**Exercise directions**
Rewrite every one of the entries with "values" changed to "data points" and everything else kept the same. Leave the pictures out.

━━ Given information ━━

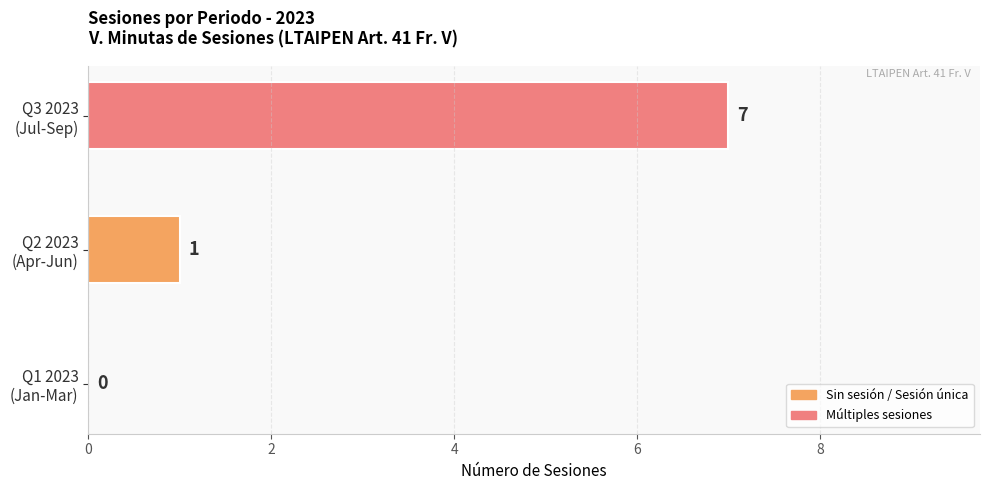

How many values are between 0 and 7?

3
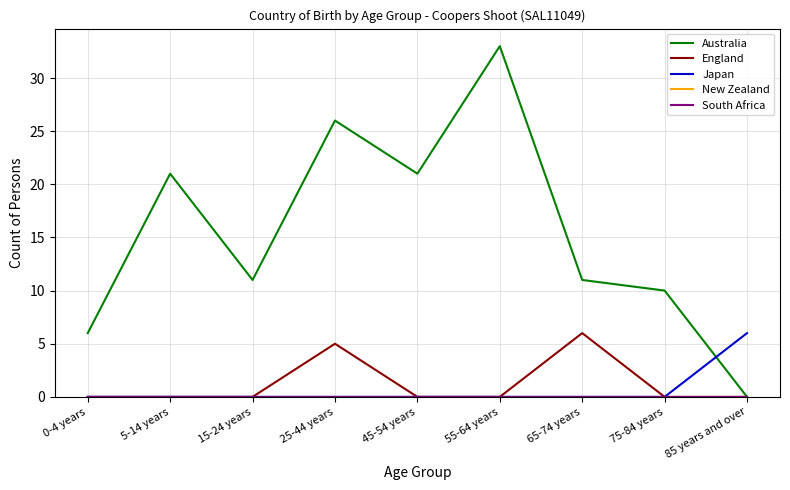

Which series has the widest spread of values?

Australia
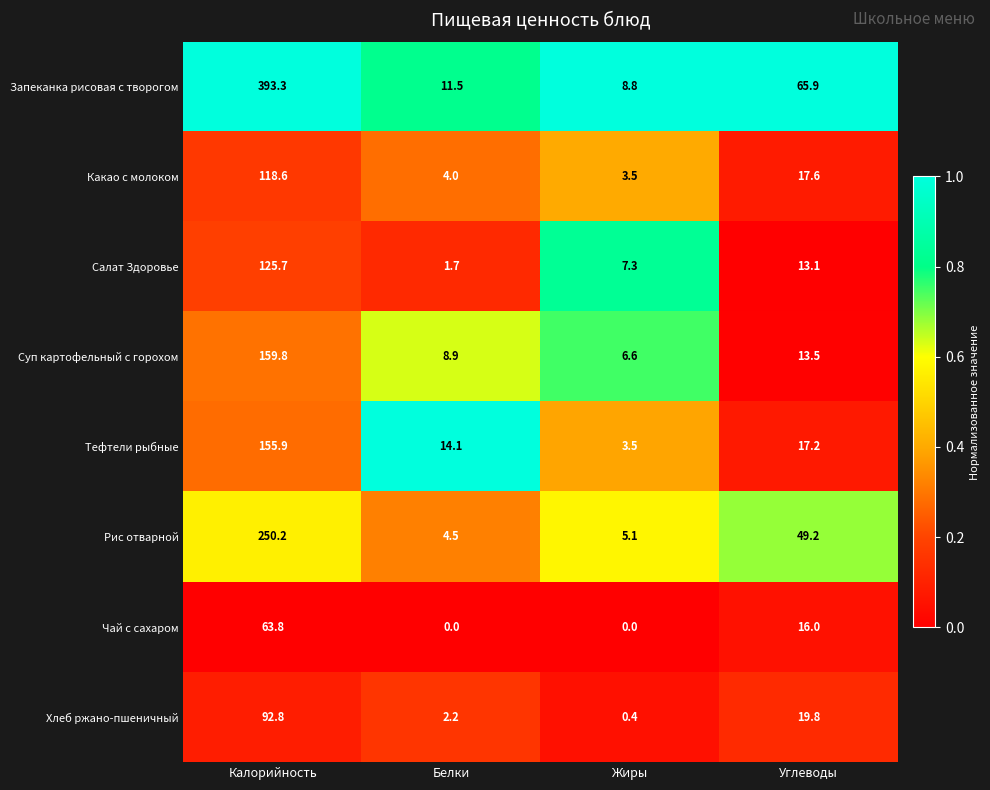

What is the difference between the highest and lowest values at Углеводы?

52.8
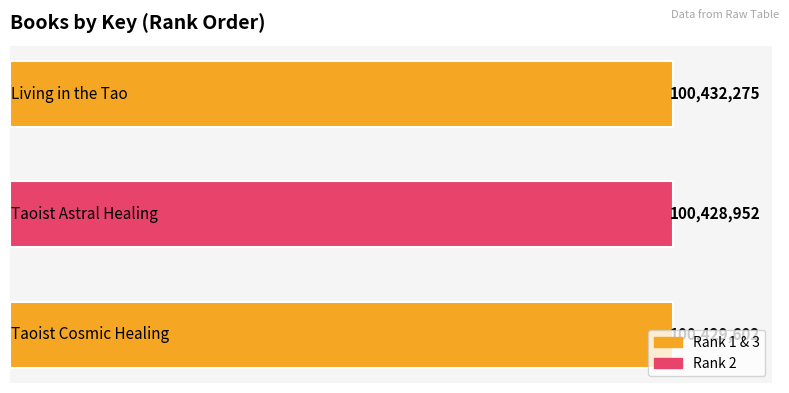

How many values are between 100428952 and 100432275?

3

━━━

**Output**
How many data points are between 0 and 7?

3

Which series has the widest spread of data points?

Australia

What is the difference between the highest and lowest data points at Углеводы?

52.8

How many data points are between 100428952 and 100432275?

3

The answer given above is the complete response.